Laut „Querdenken711“ und „Widerstand 2020“ fand am 16.5.2020 die achte Veranstaltung gegen die Corona-Maßnahmen statt.
Im Vorfeld dieser wurde besonders auch in den Mainstreammedien darauf eingegangen, dass Politiker aus dem rechten politischen Spektrum ihren Einfluss auf diese ausübten.
Am 16.5. wurden ein Teilnehmer von einer Horde linksradikaler Schläger krankenhausreif geschlagen und mit einer Schreckschusspistole traktiert.
Laut Polizei sind diese Schläger der sogenannten „Antifa“ zuzurechnen.
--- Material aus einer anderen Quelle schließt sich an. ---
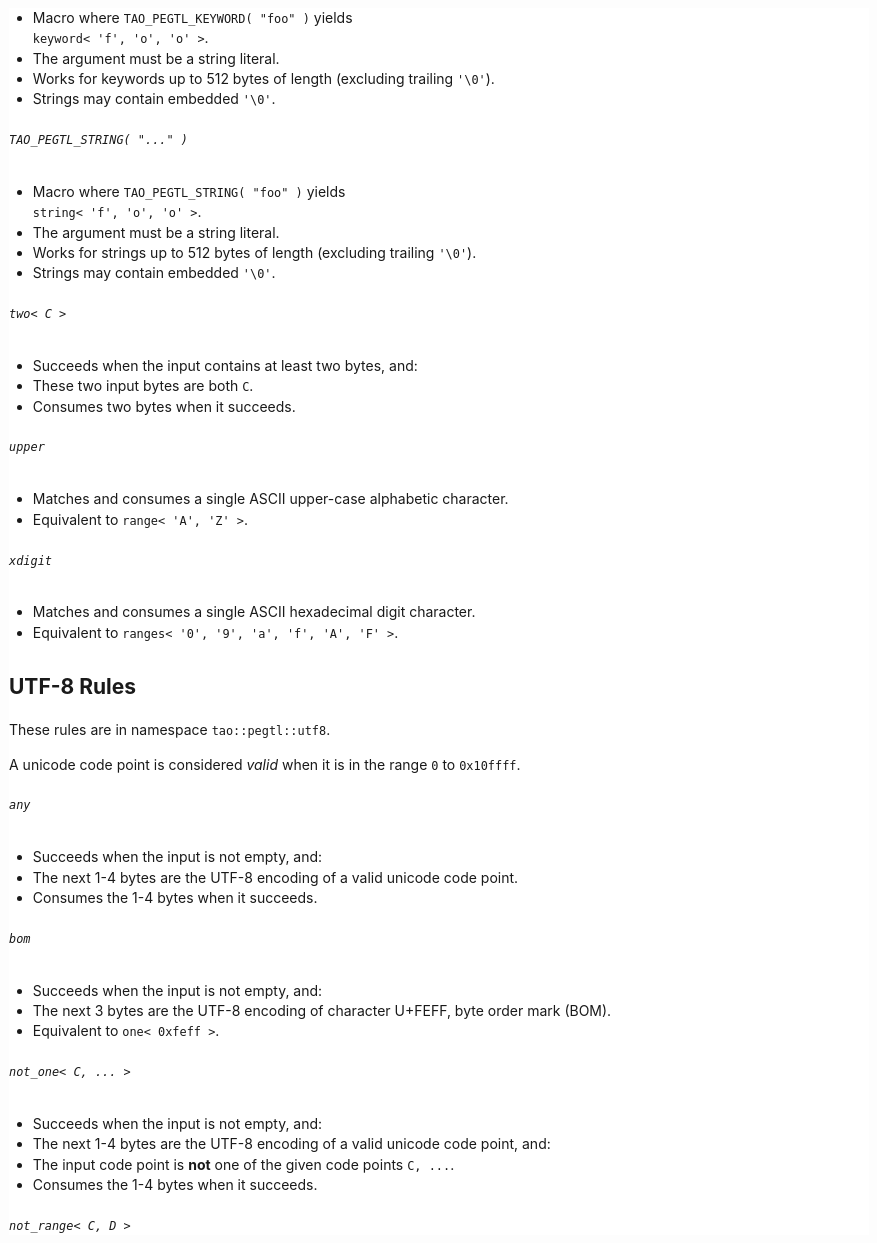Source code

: * Macro where `TAO_PEGTL_KEYWORD( "foo" )` yields<br>
  `keyword< 'f', 'o', 'o' >`.
* The argument must be a string literal.
* Works for keywords up to 512 bytes of length (excluding trailing `'\0'`).
* Strings may contain embedded `'\0'`.

###### `TAO_PEGTL_STRING( "..." )`

* Macro where `TAO_PEGTL_STRING( "foo" )` yields<br>
  `string< 'f', 'o', 'o' >`.
* The argument must be a string literal.
* Works for strings up to 512 bytes of length (excluding trailing `'\0'`).
* Strings may contain embedded `'\0'`.

###### `two< C >`

* Succeeds when the input contains at least two bytes, and:
* These two input bytes are both `C`.
* Consumes two bytes when it succeeds.

###### `upper`

* Matches and consumes a single ASCII upper-case alphabetic character.
* Equivalent to `range< 'A', 'Z' >`.

###### `xdigit`

* Matches and consumes a single ASCII hexadecimal digit character.
* Equivalent to `ranges< '0', '9', 'a', 'f', 'A', 'F' >`.

## UTF-8 Rules

These rules are in namespace `tao::pegtl::utf8`.

A unicode code point is considered *valid* when it is in the range `0` to `0x10ffff`.

###### `any`

* Succeeds when the input is not empty, and:
* The next 1-4 bytes are the UTF-8 encoding of a valid unicode code point.
* Consumes the 1-4 bytes when it succeeds.

###### `bom`

* Succeeds when the input is not empty, and:
* The next 3 bytes are the UTF-8 encoding of character U+FEFF, byte order mark (BOM).
* Equivalent to `one< 0xfeff >`.

###### `not_one< C, ... >`

* Succeeds when the input is not empty, and:
* The next 1-4 bytes are the UTF-8 encoding of a valid unicode code point, and:
* The input code point is **not** one of the given code points `C, ...`.
* Consumes the 1-4 bytes when it succeeds.

###### `not_range< C, D >`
Die „Antifa“ hatte es schon in den 1930-er-Jaren gegeben. Diese kämpfte gegen die erstarkenden Nazis. Da Kommunisten und andere Linksradikale die Nazis als Faschisten bezeichnen, nannten sie sich „Antifaschisten“.

Heute, Sonntag, den 24.5.2020, hatten die Antifa-Leute eine Gegen-Veranstaltung zur Anti-Corona-Demo initiiert, weil die AfD – respektive Alice Weidel – diese Demo angemeldet hatte.
Die „Antifa“ hatte gegendemonstriert, weil diese Demo von den „Faschisten“ – also AfD – organisiert worden war.

Und hier liegt die Crux!

Der „Antifa“ ist es völlig egal, welches Thema eine Veranstaltung hat. Wenn sie von „rechts“ kommt, macht man eine Gegendemo oder prügelt auf (vermeintlich) Rechte ein.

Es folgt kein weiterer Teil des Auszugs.